Adrián Rabadán


Exploring the Behavior of Classic REG Algorithms in the Description of Characters in 3D Images
Gonzalo Méndez | Raquel Hervás | Susana Bautista | Adrián Rabadán | Teresa Rodríguez
Proceedings of the 10th International Conference on Natural Language Generation

Describing people and characters can be very useful in different contexts, such as computational narrative or image description for the visually impaired. However, a review of the existing literature shows that the automatic generation of people descriptions has not received much attention. Our work focuses on the description of people in snapshots from a 3D environment. First, we have conducted a survey to identify the way in which people describe other people under different conditions. We have used the information extracted from this survey to design several Referring Expression Generation algorithms which produce similar results. We have evaluated these algorithms with users in order to identify which ones generate the best description for specific characters in different situations. The evaluation has shown that, in order to generate good descriptions, a combination of different algorithms has to be used depending on the features and situation of the person to be described.
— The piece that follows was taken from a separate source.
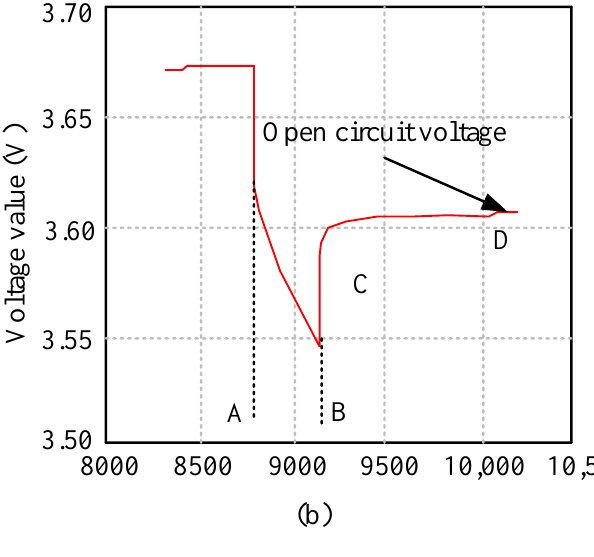
Figure 2. Model and sampling.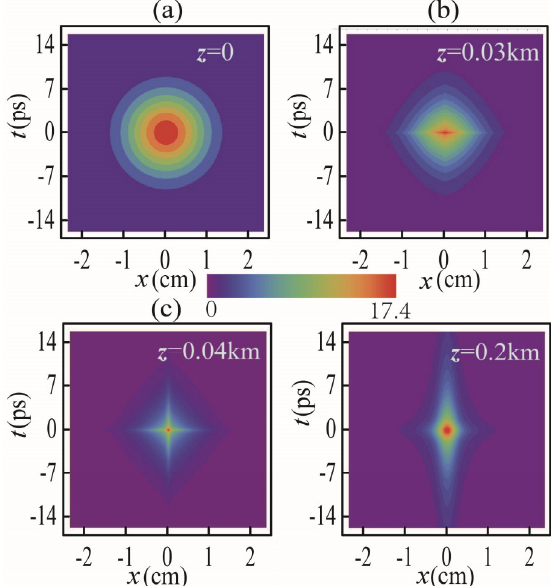
Figure 6. Contour graph of normalized spatial-temporal intensity distribution I ( x , t , z ) of PCP beams with Gaussian weight function at z plane with different values of z : ( a ) z = 0, ( b ) z = 0.03 km, ( c ) z = 0.04 km and ( d ) z = 0.2 km in the x - t plane.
Improving Information Extraction from Wikipedia Texts using Basic English
Teresa Rodríguez-Ferreira | Adrián Rabadán | Raquel Hervás | Alberto Díaz
Proceedings of the Tenth International Conference on Language Resources and Evaluation (LREC'16)

The aim of this paper is to study the effect that the use of Basic English versus common English has on information extraction from online resources. The amount of online information available to the public grows exponentially, and is potentially an excellent resource for information extraction. The problem is that this information often comes in an unstructured format, such as plain text. In order to retrieve knowledge from this type of text, it must first be analysed to find the relevant details, and the nature of the language used can greatly impact the quality of the extracted information. In this paper, we compare triplets that represent definitions or properties of concepts obtained from three online collaborative resources (English Wikipedia, Simple English Wikipedia and Simple English Wiktionary) and study the differences in the results when Basic English is used instead of common English. The results show that resources written in Basic English produce less quantity of triplets, but with higher quality.